[Transcribed page contents]
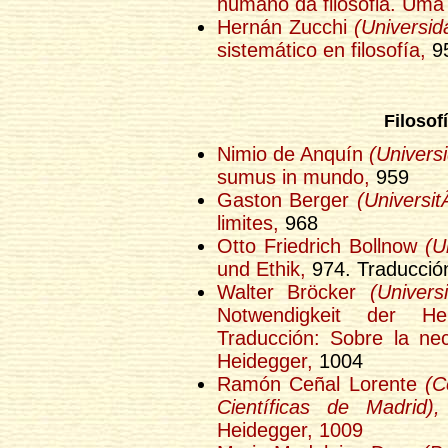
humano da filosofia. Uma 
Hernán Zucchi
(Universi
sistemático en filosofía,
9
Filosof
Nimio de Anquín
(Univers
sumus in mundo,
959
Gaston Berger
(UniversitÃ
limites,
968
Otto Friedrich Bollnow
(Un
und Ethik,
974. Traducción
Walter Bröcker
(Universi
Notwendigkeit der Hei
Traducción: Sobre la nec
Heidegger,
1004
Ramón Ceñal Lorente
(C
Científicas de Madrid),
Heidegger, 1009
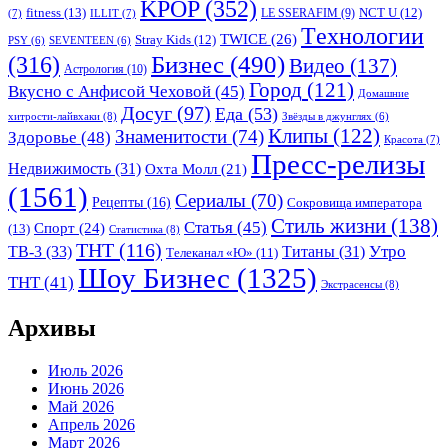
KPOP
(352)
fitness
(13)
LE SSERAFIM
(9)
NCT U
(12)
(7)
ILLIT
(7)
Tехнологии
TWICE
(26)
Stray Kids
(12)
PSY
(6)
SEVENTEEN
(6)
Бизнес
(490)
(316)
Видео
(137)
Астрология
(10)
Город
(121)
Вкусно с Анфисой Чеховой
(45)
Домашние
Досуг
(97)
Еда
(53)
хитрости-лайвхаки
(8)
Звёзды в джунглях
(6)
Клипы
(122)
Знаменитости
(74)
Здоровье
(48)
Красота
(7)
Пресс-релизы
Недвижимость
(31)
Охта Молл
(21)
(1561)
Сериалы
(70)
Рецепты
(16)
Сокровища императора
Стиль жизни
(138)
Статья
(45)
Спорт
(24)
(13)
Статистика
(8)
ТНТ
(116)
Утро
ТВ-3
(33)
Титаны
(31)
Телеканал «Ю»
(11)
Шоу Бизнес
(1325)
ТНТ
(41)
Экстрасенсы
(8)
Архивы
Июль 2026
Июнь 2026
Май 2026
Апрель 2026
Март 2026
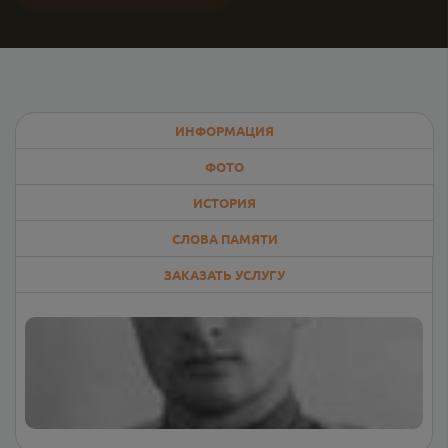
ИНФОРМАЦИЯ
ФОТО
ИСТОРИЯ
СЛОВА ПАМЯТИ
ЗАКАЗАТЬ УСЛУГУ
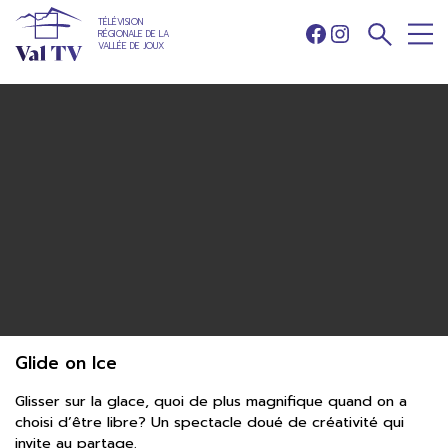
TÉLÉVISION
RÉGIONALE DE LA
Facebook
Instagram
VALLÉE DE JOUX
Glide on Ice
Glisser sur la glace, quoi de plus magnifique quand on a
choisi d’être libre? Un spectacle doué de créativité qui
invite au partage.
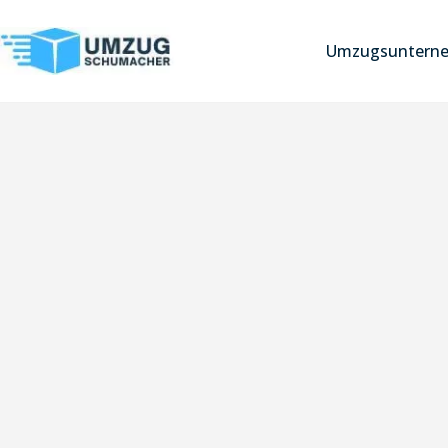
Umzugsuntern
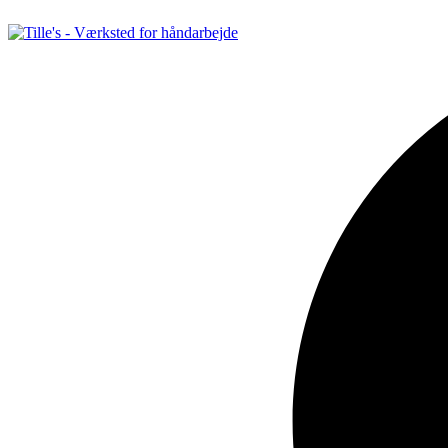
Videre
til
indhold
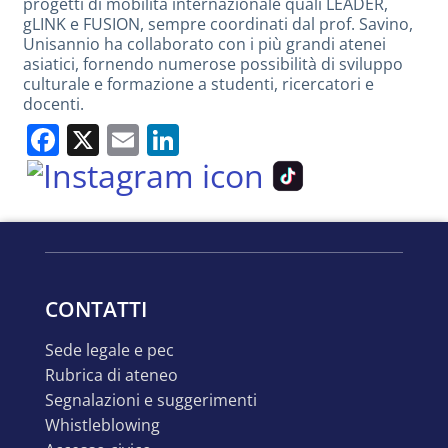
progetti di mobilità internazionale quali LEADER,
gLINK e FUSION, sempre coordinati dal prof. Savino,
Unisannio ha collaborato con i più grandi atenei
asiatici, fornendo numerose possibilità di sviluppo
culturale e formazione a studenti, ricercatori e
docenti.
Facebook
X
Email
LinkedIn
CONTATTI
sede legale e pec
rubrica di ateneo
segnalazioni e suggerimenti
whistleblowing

- [TASK STATEMENT]
Reproduce the text of every entry above line for line, without any changes. Leave the pictures out of your answer.

- [WRITTEN ANSWER]
humano da filosofia. Uma 
Hernán Zucchi
(Universi
sistemático en filosofía,
9
Filosof
Nimio de Anquín
(Univers
sumus in mundo,
959
Gaston Berger
(UniversitÃ
limites,
968
Otto Friedrich Bollnow
(Un
und Ethik,
974. Traducción
Walter Bröcker
(Universi
Notwendigkeit der Hei
Traducción: Sobre la nec
Heidegger,
1004
Ramón Ceñal Lorente
(C
Científicas de Madrid),
Heidegger, 1009
KPOP
(352)
fitness
(13)
LE SSERAFIM
(9)
NCT U
(12)
(7)
ILLIT
(7)
Tехнологии
TWICE
(26)
Stray Kids
(12)
PSY
(6)
SEVENTEEN
(6)
Бизнес
(490)
(316)
Видео
(137)
Астрология
(10)
Город
(121)
Вкусно с Анфисой Чеховой
(45)
Домашние
Досуг
(97)
Еда
(53)
хитрости-лайвхаки
(8)
Звёзды в джунглях
(6)
Клипы
(122)
Знаменитости
(74)
Здоровье
(48)
Красота
(7)
Пресс-релизы
Недвижимость
(31)
Охта Молл
(21)
(1561)
Сериалы
(70)
Рецепты
(16)
Сокровища императора
Стиль жизни
(138)
Статья
(45)
Спорт
(24)
(13)
Статистика
(8)
ТНТ
(116)
Утро
ТВ-3
(33)
Титаны
(31)
Телеканал «Ю»
(11)
Шоу Бизнес
(1325)
ТНТ
(41)
Экстрасенсы
(8)
Архивы
Июль 2026
Июнь 2026
Май 2026
Апрель 2026
Март 2026
ИНФОРМАЦИЯ
ФОТО
ИСТОРИЯ
СЛОВА ПАМЯТИ
ЗАКАЗАТЬ УСЛУГУ
TÉLÉVISION
RÉGIONALE DE LA
Facebook
Instagram
VALLÉE DE JOUX
Glide on Ice
Glisser sur la glace, quoi de plus magnifique quand on a
choisi d’être libre? Un spectacle doué de créativité qui
invite au partage.
Umzugsuntern
Videre
til
indhold
progetti di mobilità internazionale quali LEADER,
gLINK e FUSION, sempre coordinati dal prof. Savino,
Unisannio ha collaborato con i più grandi atenei
asiatici, fornendo numerose possibilità di sviluppo
culturale e formazione a studenti, ricercatori e
docenti.
Facebook
X
Email
LinkedIn
CONTATTI
sede legale e pec
rubrica di ateneo
segnalazioni e suggerimenti
whistleblowing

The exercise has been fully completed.